Head-to-Head Comparison of SSTR Antagonist [68Ga]Ga-DATA5m-LM4 with SSTR Agonist [68Ga]Ga-DOTANOC PET/CT in Patients with Well Differentiated Gastroenteropancreatic Neuroendocrine Tumors: A Prospective Imaging StudyViswanathan, Rahul;Ballal, Sanjana;Yadav, Madhav P.;Roesch, Frank;Sheokand, Parvind;Satapathy, Swayamjeet;Tripathi, Madhavi;Agarwal, Shipra;Moon, Euy Sung;Bal, Chandrasekhar
doi: 10.3390/ph17030275pmid: 38543061
Neuroendocrine tumors (NETs) are slow-growing tumors that express high levels of somatostatin receptors (SSTRs). Recent studies have shown the superiority of radiolabeled SSTR antagonists in theranostics compared to agonists. In this prospective study, we compared the diagnostic efficacy between [68Ga]Ga-DOTANOC and [68Ga]Ga-DATA5m-LM4 in the detection of primary and metastatic lesions in patients with well differentiated gastroenteropancreatic (GEP) NETs. Histologically proven GEP-NET patients underwent [68Ga]Ga-DOTANOC & [68Ga]Ga-DATA5m-LM4 PET/CT scans, which were analyzed. The qualitative analysis involved the visual judgment of radiotracer uptake validated by the morphological findings using CT, which was considered as the reference standard. Quantitative comparisons were presented as the standardized uptake value (SUV) corrected for lean body mass: SULpeak, SULavg, and tumor-to-background ratios (TBR).
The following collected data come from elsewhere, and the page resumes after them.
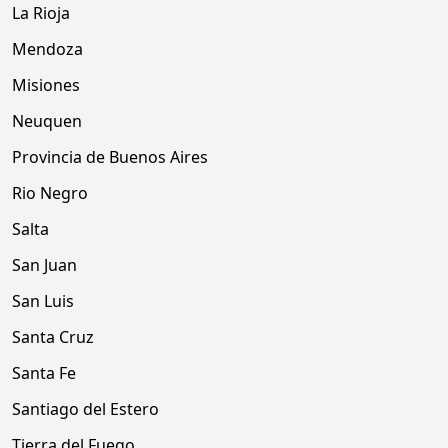
La Rioja
Mendoza
Misiones
Neuquen
Provincia de Buenos Aires
Rio Negro
Salta
San Juan
San Luis
Santa Cruz
Santa Fe
Santiago del Estero
Tierra del Fuego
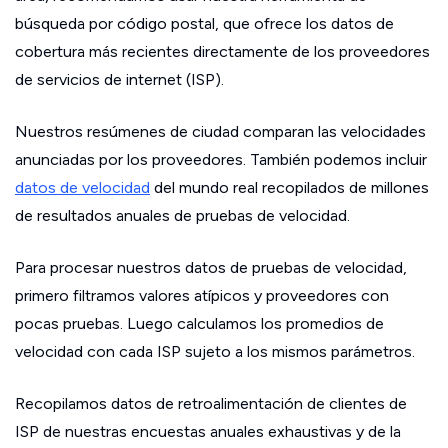
búsqueda por código postal, que ofrece los datos de
cobertura más recientes directamente de los proveedores
de servicios de internet (ISP).
Nuestros resúmenes de ciudad comparan las velocidades
anunciadas por los proveedores. También podemos incluir
datos de velocidad
del mundo real recopilados de millones
de resultados anuales de pruebas de velocidad.
Para procesar nuestros datos de pruebas de velocidad,
primero filtramos valores atípicos y proveedores con
pocas pruebas. Luego calculamos los promedios de
velocidad con cada ISP sujeto a los mismos parámetros.
Recopilamos datos de retroalimentación de clientes de
ISP de nuestras encuestas anuales exhaustivas y de la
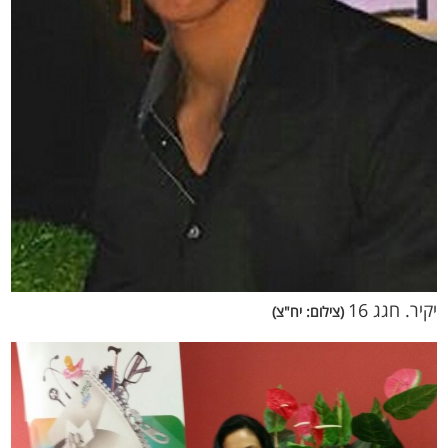
יקיר. חגג 16
(צילום: יח"צ)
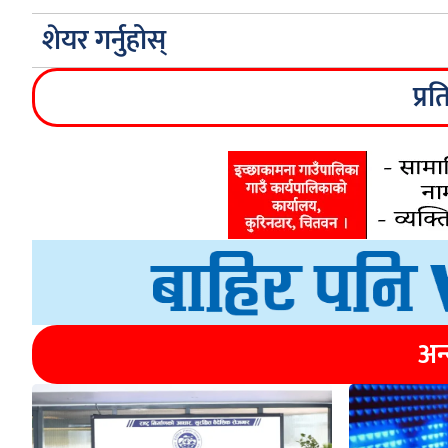
शेयर गर्नुहोस्
प्रत
अन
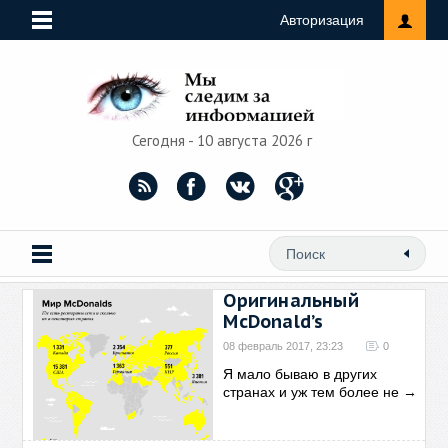
Авторизация
Сегодня - 10 августа 2026 г
Оригинальный
McDonald’s
08 февраль 2017, 23:23
0
Я мало бываю в других
странах и уж тем более не
→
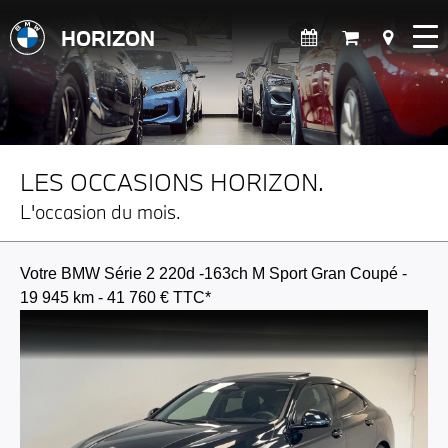
HORIZON
LES OCCASIONS HORIZON.
L'occasion du mois.
Votre BMW Série 2 220d -163ch M Sport Gran Coupé -
19 945 km - 41 760 € TTC*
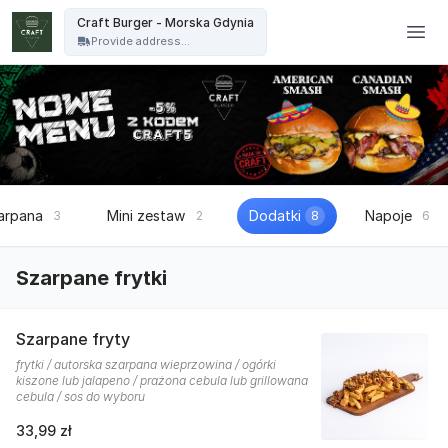
Craft Burger - Craft Burger - Morska Gdynia
Craft Burger - Morska Gdynia
Provide address...
arpana
Mini zestaw
Dodatki
Napoje
3
2
8
6
Szarpane frytki
Szarpane fryty
frytki / autorska szarpana wieprzowina / ogórki
kiszone lub jalapeno / prażona cebula lub grillowana
cebula / sos do wyboru
33,99 zł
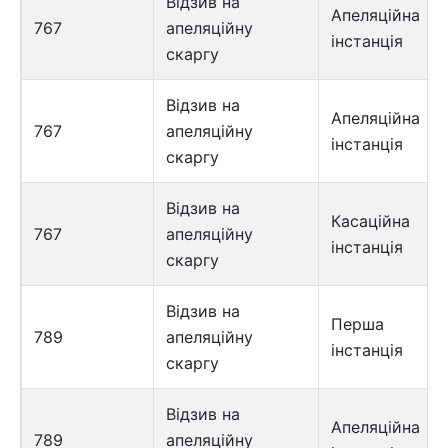
Відзив на
Апеляційна
767
апеляційну
інстанція
скаргу
Відзив на
Апеляційна
767
апеляційну
інстанція
скаргу
Відзив на
Касаційна
767
апеляційну
інстанція
скаргу
Відзив на
Перша
789
апеляційну
інстанція
скаргу
Відзив на
Апеляційна
789
апеляційну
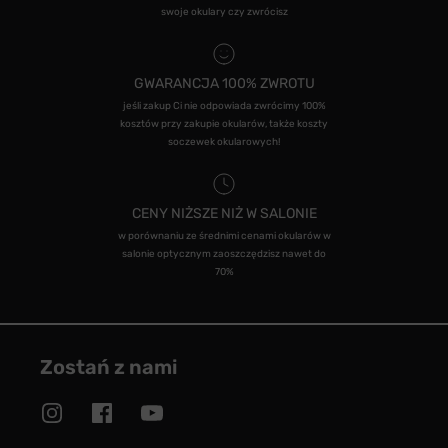
swoje okulary czy zwrócisz
GWARANCJA 100% ZWROTU
jeśli zakup Ci nie odpowiada zwrócimy 100%
kosztów przy zakupie okularów, także koszty
soczewek okularowych!
CENY NIŻSZE NIŻ W SALONIE
w porównaniu ze średnimi cenami okularów w
salonie optycznym zaoszczędzisz nawet do
70%
Zostań z nami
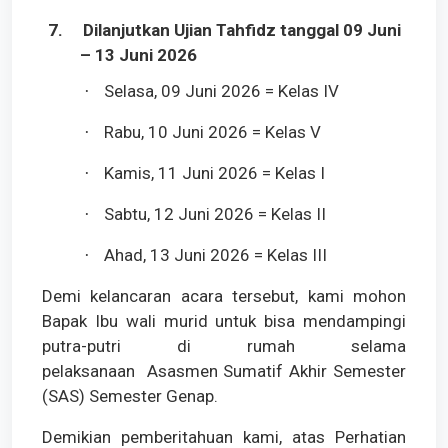
7.
Dilanjutkan Ujian Tahfidz tanggal 09 Juni
– 13 Juni 2026
Selasa, 09 Juni 2026 = Kelas IV
·
Rabu, 10 Juni 2026 = Kelas V
·
Kamis, 11 Juni 2026 = Kelas I
·
Sabtu, 12 Juni 2026 = Kelas II
·
Ahad, 13 Juni 2026 = Kelas III
·
Demi kelancaran acara tersebut, kami mohon
Bapak Ibu wali murid untuk bisa mendampingi
putra-putri di rumah selama
pelaksanaan Asasmen Sumatif Akhir Semester
(SAS) Semester Genap.
Demikian pemberitahuan kami, atas Perhatian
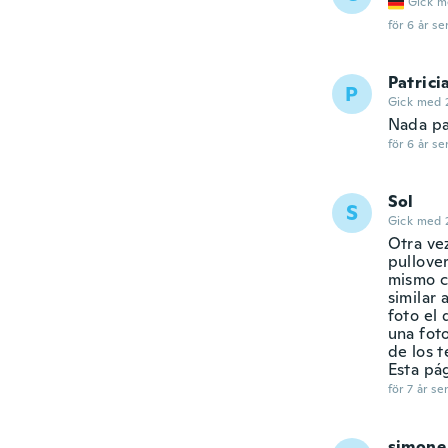
Gick m
för 6 år se
Patrici
P
Gick med 
Nada pa
för 6 år se
Sol
S
Gick med 
Otra ve
pullover
mismo c
similar 
foto el
una fot
de los 
Esta pá
för 7 år se
simone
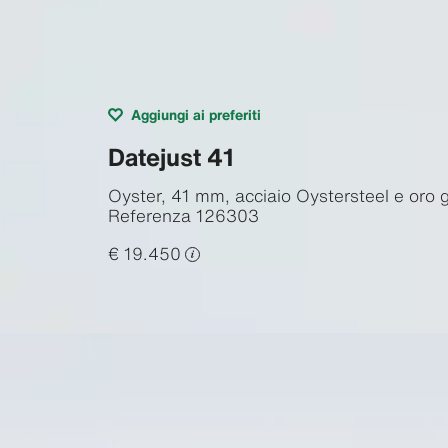
Aggiungi ai preferiti
Datejust 41
Oyster, 41 mm, acciaio Oystersteel e oro g
Referenza
126303
€ 19.450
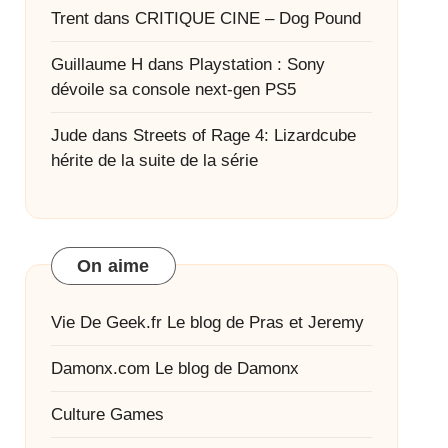
Trent
dans
CRITIQUE CINE – Dog Pound
Guillaume H
dans
Playstation : Sony
dévoile sa console next-gen PS5
Jude
dans
Streets of Rage 4: Lizardcube
hérite de la suite de la série
On aime
Vie De Geek.fr
Le blog de Pras et Jeremy
Damonx.com
Le blog de Damonx
Culture Games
In total, 490 lesions were confirmed via diagnostic CT. The lesion-based sensitivity of [68Ga]Ga-DATA5m-LM4 PET/CT was 94.28% (462/490) and 83.46% (409/490) for [68Ga]Ga-DOTANOC PET/CT (p < 0.0001). [68Ga]Ga-DATA5m-LM4 had statistical significance over [68Ga]Ga-DOTANOC in liver metastases [100% vs. 89.4%; p < 0.0001 (292 vs. 253 {283 lesions on CT})] and bone metastases [100% vs. 82.9%; p = 0.005 (45 vs. 34 {41 lesions on CT})]. Statistical significance was also noted for the TBR SULpeak of the primary and liver lesions. [68Ga]Ga-DATA5m-LM4 showed better sensitivity and a higher target-to-background ratio than [68Ga]Ga-DOTANOC PET/CT. [68Ga]Ga-DATA5m-LM4 PET/CT can be used to quantify the extent of skeletal and liver metastases for better planning of SSTR agonist- or antagonist-based therapy.